REQUEST
Please set down exactly the lines of the listing below from the line containing "parameter C_S_AXIS_TDEST_WIDTH = 0" through the line containing "[(C_S_AXIS_TUSER_WIDTH == 0", both lines included, leaving out all other lines.

RECORD EXTRACTS
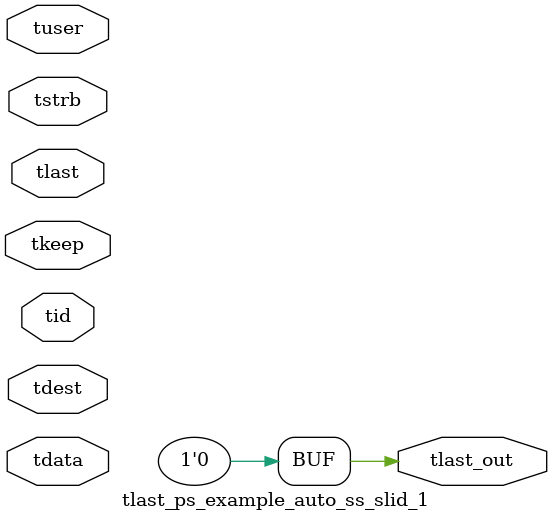
<source format=v>


`timescale 1ps/1ps

module tlast_ps_example_auto_ss_slid_1 #
(
parameter C_S_AXIS_TID_WIDTH   = 1,
parameter C_S_AXIS_TUSER_WIDTH = 0,
parameter C_S_AXIS_TDATA_WIDTH = 0,
parameter C_S_AXIS_TDEST_WIDTH = 0
)
(
input  [(C_S_AXIS_TID_WIDTH   == 0 ? 1 : C_S_AXIS_TID_WIDTH)-1:0       ] tid,
input  [(C_S_AXIS_TDATA_WIDTH == 0 ? 1 : C_S_AXIS_TDATA_WIDTH)-1:0     ] tdata,
input  [(C_S_AXIS_TUSER_WIDTH == 0 ? 1 : C_S_AXIS_TUSER_WIDTH)-1:0     ] tuser,
input  [(C_S_AXIS_TDEST_WIDTH == 0 ? 1 : C_S_AXIS_TDEST_WIDTH)-1:0     ] tdest,
input  [(C_S_AXIS_TDATA_WIDTH/8)-1:0 ] tkeep,
input  [(C_S_AXIS_TDATA_WIDTH/8)-1:0 ] tstrb,
input  [0:0]                                                             tlast,
output                                                                   tlast_out
);

assign tlast_out = {1'b0};

endmodule


</source>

EXERCISE OUTPUT
parameter C_S_AXIS_TDEST_WIDTH = 0
)
(
input  [(C_S_AXIS_TID_WIDTH   == 0 ? 1 : C_S_AXIS_TID_WIDTH)-1:0       ] tid,
input  [(C_S_AXIS_TDATA_WIDTH == 0 ? 1 : C_S_AXIS_TDATA_WIDTH)-1:0     ] tdata,
input  [(C_S_AXIS_TUSER_WIDTH == 0 ? 1 : C_S_AXIS_TUSER_WIDTH)-1:0     ] tuser,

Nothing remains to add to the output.